According to the Presidency report, in the opinion of G. Nausėda, “vaccination should start in Lithuania the next day”.

The President of the European Commission has announced that the first shipment of the vaccine will arrive in the European Union on December 26. Lithuania will have a proportional 0.6 percent. part of the first batch of vaccine, that is, several thousand doses. Lithuania, like other countries, will reach a previously agreed quantity of vaccines in proportion to the population, thus ensuring transparency in the distribution of vaccines in the European Union. As soon as it receives the vaccine, Lithuania will start vaccinating its citizens, ”says G. Nausėda.

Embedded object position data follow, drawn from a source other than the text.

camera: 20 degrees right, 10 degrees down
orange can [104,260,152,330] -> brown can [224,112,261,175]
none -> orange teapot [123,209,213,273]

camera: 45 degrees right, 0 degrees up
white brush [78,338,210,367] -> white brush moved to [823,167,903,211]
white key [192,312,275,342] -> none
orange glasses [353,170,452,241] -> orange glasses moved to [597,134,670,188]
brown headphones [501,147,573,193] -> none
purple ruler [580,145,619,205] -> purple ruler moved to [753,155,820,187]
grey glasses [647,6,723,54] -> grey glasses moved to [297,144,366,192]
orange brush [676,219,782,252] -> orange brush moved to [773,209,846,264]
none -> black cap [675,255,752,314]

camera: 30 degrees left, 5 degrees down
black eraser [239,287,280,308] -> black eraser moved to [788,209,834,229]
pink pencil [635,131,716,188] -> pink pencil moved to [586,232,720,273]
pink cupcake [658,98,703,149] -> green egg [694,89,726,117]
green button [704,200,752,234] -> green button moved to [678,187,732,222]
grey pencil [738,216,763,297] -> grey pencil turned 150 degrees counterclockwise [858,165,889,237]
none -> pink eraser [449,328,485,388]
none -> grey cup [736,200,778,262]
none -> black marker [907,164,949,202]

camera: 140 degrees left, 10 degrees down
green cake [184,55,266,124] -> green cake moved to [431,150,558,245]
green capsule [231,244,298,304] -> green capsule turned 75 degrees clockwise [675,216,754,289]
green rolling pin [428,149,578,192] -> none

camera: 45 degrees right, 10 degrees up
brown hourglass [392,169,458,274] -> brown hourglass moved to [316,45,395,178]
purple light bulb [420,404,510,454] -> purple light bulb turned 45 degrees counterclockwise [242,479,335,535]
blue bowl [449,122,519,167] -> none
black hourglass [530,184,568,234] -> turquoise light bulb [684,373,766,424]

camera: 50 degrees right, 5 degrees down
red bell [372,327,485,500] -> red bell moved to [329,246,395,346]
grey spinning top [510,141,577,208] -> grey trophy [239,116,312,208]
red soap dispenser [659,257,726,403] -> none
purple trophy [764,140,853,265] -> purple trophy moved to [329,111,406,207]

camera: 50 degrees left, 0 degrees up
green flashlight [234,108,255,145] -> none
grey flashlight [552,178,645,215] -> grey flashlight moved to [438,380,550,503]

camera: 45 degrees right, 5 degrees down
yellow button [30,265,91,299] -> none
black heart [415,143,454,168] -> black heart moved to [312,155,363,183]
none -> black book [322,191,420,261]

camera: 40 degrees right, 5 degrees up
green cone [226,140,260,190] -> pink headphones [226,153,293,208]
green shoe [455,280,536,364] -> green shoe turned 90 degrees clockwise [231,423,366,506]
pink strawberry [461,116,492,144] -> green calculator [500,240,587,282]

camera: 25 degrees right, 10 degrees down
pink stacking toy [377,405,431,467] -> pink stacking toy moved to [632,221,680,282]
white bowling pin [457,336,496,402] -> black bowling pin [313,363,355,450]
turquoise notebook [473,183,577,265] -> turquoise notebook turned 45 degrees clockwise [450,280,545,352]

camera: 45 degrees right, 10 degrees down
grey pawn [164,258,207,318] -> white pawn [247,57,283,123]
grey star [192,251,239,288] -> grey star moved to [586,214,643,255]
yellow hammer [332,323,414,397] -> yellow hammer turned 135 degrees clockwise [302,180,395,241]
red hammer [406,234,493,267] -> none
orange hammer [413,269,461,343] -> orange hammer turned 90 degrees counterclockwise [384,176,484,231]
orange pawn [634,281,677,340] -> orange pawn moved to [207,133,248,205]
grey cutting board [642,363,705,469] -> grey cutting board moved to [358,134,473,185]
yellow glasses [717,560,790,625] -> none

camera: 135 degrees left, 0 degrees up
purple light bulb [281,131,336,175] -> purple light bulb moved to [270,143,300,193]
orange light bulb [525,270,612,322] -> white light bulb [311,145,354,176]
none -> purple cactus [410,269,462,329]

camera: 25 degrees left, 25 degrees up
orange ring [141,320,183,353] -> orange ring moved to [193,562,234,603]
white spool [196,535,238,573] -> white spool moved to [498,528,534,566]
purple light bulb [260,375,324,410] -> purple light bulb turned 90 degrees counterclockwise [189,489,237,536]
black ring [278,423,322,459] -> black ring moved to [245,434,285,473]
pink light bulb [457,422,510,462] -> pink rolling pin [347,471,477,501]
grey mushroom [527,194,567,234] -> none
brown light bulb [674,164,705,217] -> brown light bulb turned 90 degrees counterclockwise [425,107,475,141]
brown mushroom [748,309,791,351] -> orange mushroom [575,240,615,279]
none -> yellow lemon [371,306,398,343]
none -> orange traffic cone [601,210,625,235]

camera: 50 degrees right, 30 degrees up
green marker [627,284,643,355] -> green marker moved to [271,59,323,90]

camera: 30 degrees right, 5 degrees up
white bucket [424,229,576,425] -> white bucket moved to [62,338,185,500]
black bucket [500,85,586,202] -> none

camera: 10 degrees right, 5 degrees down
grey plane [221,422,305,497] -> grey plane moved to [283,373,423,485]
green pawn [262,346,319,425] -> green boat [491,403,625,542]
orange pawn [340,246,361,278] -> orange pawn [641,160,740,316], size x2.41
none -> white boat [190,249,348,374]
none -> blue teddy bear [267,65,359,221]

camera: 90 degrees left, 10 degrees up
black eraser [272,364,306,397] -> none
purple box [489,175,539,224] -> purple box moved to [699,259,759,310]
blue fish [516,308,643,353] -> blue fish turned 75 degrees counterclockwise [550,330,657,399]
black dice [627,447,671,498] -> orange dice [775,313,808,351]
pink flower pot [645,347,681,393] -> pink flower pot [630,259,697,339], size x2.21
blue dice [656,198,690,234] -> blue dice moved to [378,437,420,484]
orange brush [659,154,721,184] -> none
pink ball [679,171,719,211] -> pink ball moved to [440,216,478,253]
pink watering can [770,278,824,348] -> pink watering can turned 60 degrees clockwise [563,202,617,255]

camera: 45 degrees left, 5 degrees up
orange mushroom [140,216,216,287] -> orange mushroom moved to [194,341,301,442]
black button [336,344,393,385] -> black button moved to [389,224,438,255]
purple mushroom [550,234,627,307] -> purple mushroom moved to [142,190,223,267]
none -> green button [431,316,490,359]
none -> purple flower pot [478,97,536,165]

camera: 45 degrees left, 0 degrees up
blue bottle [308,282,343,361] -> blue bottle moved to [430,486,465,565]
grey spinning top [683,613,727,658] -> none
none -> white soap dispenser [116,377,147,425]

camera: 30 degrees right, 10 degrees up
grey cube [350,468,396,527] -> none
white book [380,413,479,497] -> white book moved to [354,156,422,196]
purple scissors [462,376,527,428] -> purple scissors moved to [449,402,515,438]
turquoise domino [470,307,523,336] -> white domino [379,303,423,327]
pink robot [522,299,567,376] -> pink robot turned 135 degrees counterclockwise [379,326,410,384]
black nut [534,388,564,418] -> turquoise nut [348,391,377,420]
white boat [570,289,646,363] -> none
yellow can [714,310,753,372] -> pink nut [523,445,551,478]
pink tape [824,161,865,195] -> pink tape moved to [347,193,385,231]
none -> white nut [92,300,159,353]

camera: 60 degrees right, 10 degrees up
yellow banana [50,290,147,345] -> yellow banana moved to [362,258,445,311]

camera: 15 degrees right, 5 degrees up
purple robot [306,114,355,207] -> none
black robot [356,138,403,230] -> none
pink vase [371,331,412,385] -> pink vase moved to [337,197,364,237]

Photo by Sigismund Gedvila / 15min / Gitanas Nausėda

Photo by Sigismund Gedvila / 15min / Gitanas Nausėda

According to the president, the second shipment of vaccines will arrive in Lithuania in January.

European medical agency Pfizer and BioNTech plan to approve the vaccine on December 21.

In Lithuania, doctors and older people in the highest risk group will be the first to get vaccinated.

G.Nausėda said by phone on Thursday with Prime Minister Ingrida Šimonyte “the need to accelerate preparations for vaccination and ensure the efficiency of the vaccination process in Lithuania next week.”

Lithuania has already decided to buy vaccines from six companies: Moderna, AstraZeneca, Janssen Pharmaceutica NV, Sanofi and GSK, BioNTech and Pfizer and CureVac.

The Minister of Health, Arūnas Dulkys, says that it is currently planned to buy 7.2 million. doses of vaccines. The budget for next year foresees 65 million. euros. The first shipments from BioNTech and Pfizer, according to SAM, should be enough for about 5,000. vaccination of people.

A. Dulkys confirms that the number of vaccines delivered is less than promised, but the full amount is promised to be delivered in 2021.

Lithuania is currently one of the countries most affected by the coronavirus in Europe and the world.